*** TASK INPUTS ***

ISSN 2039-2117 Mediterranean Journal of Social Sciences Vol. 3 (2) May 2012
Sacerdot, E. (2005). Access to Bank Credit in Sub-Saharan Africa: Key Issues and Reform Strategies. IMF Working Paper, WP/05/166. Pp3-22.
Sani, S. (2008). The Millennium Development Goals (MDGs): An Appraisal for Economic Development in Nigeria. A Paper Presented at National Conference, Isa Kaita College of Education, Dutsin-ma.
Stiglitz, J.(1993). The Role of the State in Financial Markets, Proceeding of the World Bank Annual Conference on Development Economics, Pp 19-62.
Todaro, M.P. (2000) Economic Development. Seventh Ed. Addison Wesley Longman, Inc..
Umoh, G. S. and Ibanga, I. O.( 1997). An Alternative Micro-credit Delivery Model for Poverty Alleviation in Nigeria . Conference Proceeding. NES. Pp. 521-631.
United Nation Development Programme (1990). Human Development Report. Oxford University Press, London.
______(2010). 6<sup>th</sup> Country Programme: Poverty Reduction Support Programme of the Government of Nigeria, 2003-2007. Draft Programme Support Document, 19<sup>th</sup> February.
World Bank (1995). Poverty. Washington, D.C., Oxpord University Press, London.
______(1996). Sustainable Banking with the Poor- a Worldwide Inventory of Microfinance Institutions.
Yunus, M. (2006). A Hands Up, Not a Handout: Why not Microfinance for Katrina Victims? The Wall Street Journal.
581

*** End of TASK INPUTS ***

▶ **TASK**:
Restate word for word the lines of the data above, starting at the line containing "Sacerdot, E. (2005)." and ending at the line containing "of Microfinance Institutions.", both included, and nothing more.

▶ **SOLUTION TO THE PROBLEM**:
Sacerdot, E. (2005). Access to Bank Credit in Sub-Saharan Africa: Key Issues and Reform Strategies. IMF Working Paper, WP/05/166. Pp3-22.
Sani, S. (2008). The Millennium Development Goals (MDGs): An Appraisal for Economic Development in Nigeria. A Paper Presented at National Conference, Isa Kaita College of Education, Dutsin-ma.
Stiglitz, J.(1993). The Role of the State in Financial Markets, Proceeding of the World Bank Annual Conference on Development Economics, Pp 19-62.
Todaro, M.P. (2000) Economic Development. Seventh Ed. Addison Wesley Longman, Inc..
Umoh, G. S. and Ibanga, I. O.( 1997). An Alternative Micro-credit Delivery Model for Poverty Alleviation in Nigeria . Conference Proceeding. NES. Pp. 521-631.
United Nation Development Programme (1990). Human Development Report. Oxford University Press, London.
______(2010). 6<sup>th</sup> Country Programme: Poverty Reduction Support Programme of the Government of Nigeria, 2003-2007. Draft Programme Support Document, 19<sup>th</sup> February.
World Bank (1995). Poverty. Washington, D.C., Oxpord University Press, London.
______(1996). Sustainable Banking with the Poor- a Worldwide Inventory of Microfinance Institutions.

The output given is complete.